* **Problem description**
Print exactly the lines that run from the first line of the material to the line containing "right eye: (133, 144)", both ends included, and skip the pictures.

((

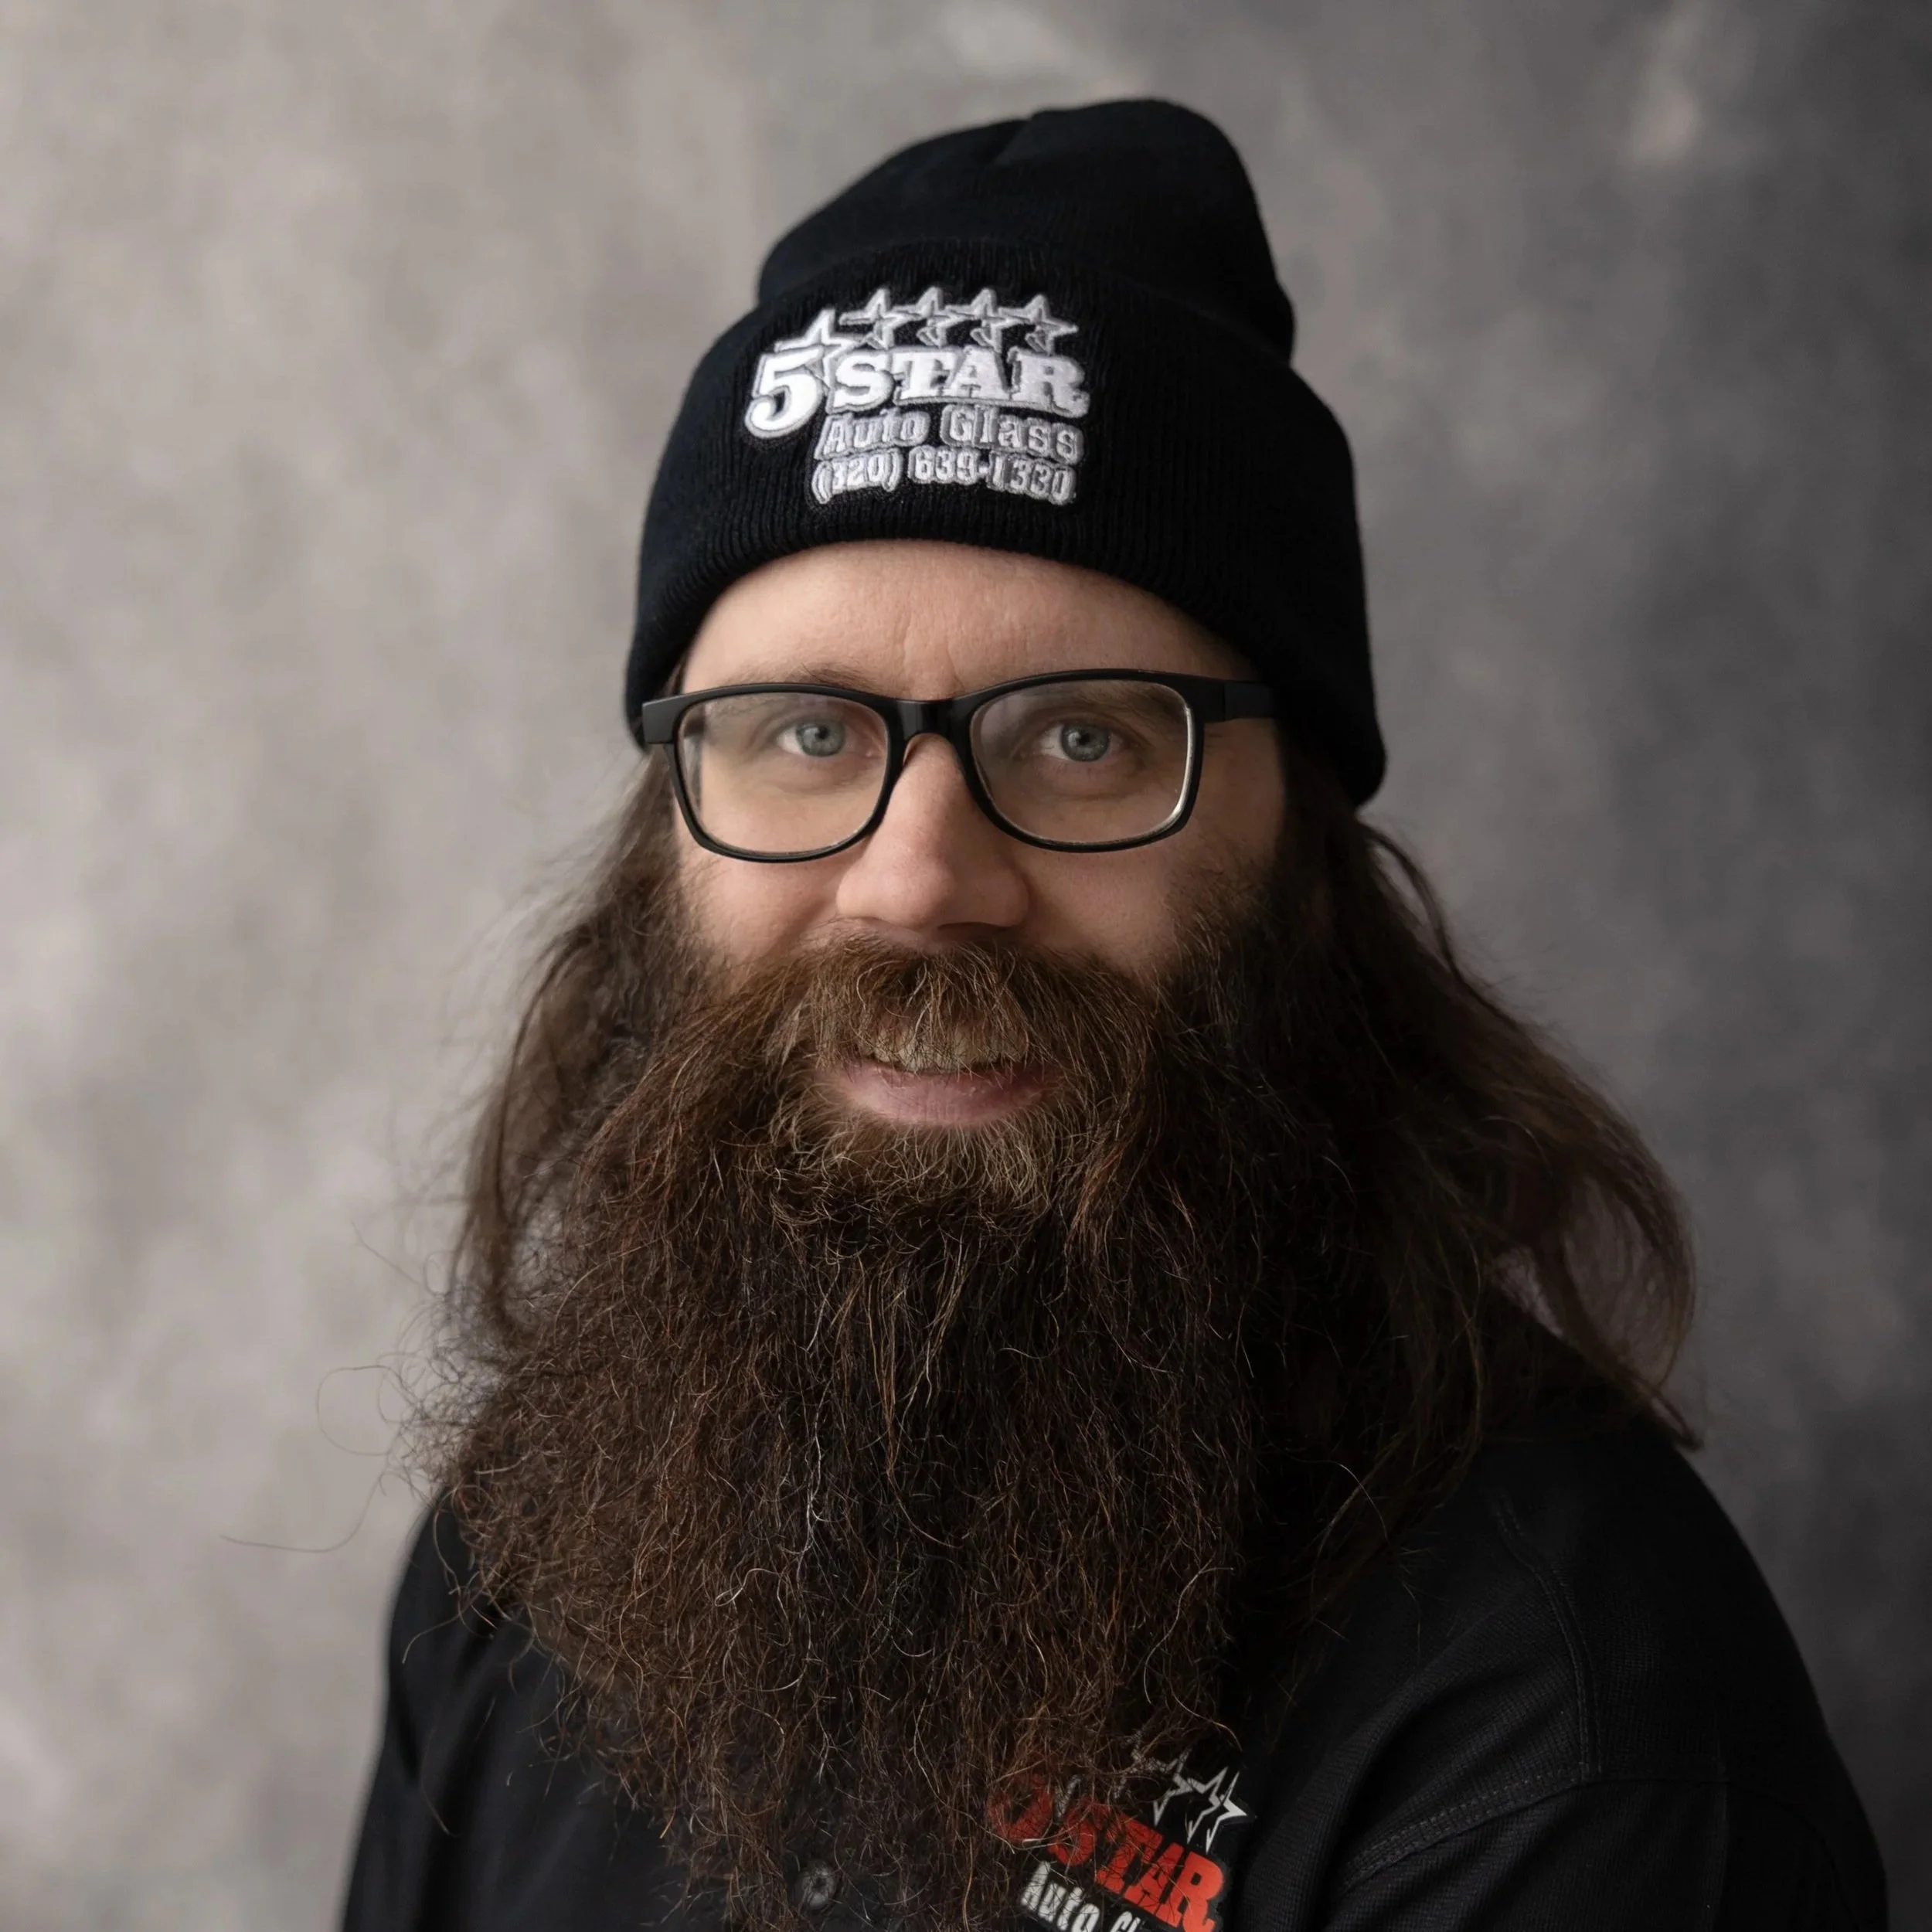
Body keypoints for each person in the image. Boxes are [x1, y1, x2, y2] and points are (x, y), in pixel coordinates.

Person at [342, 100, 1885, 1932]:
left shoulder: (1558, 1735)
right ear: (667, 822)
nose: (916, 878)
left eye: (1082, 739)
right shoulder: (528, 1552)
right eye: (803, 734)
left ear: (1299, 857)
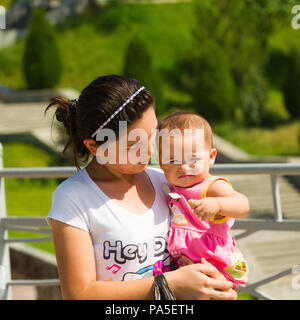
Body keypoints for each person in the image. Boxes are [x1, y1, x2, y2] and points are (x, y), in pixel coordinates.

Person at [45, 74, 237, 300]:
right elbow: (79, 294)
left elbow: (208, 243)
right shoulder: (73, 198)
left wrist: (217, 282)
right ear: (94, 146)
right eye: (133, 144)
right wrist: (169, 284)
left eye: (152, 134)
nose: (149, 151)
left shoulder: (166, 181)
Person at [157, 111, 249, 289]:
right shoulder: (171, 187)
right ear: (161, 163)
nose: (183, 167)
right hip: (183, 266)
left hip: (214, 262)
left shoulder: (210, 186)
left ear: (211, 157)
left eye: (193, 159)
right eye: (173, 160)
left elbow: (243, 204)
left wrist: (217, 204)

))

* **Answer to this exercise**
Body keypoints for each person in the image. Boxes are [x1, y1, x2, y2] and points are (x, y), in pixel coordinates.

Person at [342, 100, 1885, 1932]:
left shoulder: (1558, 1735)
right ear: (667, 822)
nose: (916, 878)
left eye: (1082, 739)
right shoulder: (528, 1552)
right eye: (803, 734)
left ear: (1299, 857)
Body keypoints for each person in the image. Boxes are [x1, y1, x2, y2] and points are (x, y), in pixel coordinates.

Person at [45, 74, 237, 300]:
right elbow: (79, 294)
left elbow: (208, 243)
right shoulder: (73, 198)
left wrist: (217, 282)
right ear: (94, 146)
right eye: (133, 144)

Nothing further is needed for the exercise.